Data for review
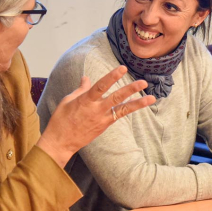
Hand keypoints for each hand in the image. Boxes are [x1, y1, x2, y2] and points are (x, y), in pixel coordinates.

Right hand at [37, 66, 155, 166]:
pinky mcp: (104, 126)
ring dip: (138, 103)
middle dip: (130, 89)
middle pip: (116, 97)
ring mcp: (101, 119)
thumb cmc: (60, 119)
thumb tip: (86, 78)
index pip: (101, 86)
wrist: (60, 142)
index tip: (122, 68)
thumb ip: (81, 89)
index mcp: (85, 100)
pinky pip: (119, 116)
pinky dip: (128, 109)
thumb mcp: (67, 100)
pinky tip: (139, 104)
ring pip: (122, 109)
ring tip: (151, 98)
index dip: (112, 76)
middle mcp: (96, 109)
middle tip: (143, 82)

---

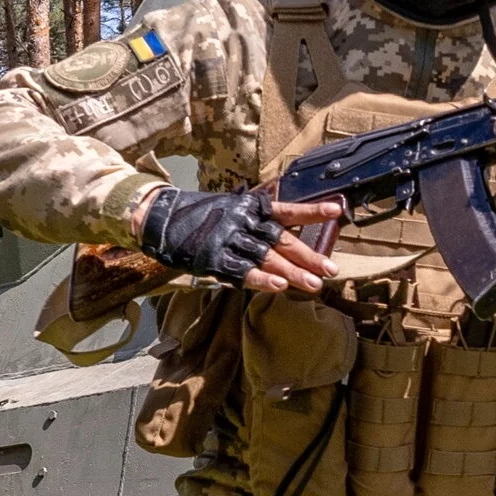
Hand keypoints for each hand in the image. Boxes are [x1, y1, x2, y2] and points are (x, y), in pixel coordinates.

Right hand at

Required action
Going back over the entries above, copy word for word every line from the one that has "pinky pip: (119, 116)" on through the one that has "middle tip: (143, 82)".

Response box
pinky pip: (119, 116)
pinky dip: (128, 109)
thumb mcp: (67, 100)
pinky tip: (139, 104)
ring pip: (122, 109)
ring tip: (151, 98)
index dip: (112, 76)
middle mcp: (96, 109)
middle tip: (143, 82)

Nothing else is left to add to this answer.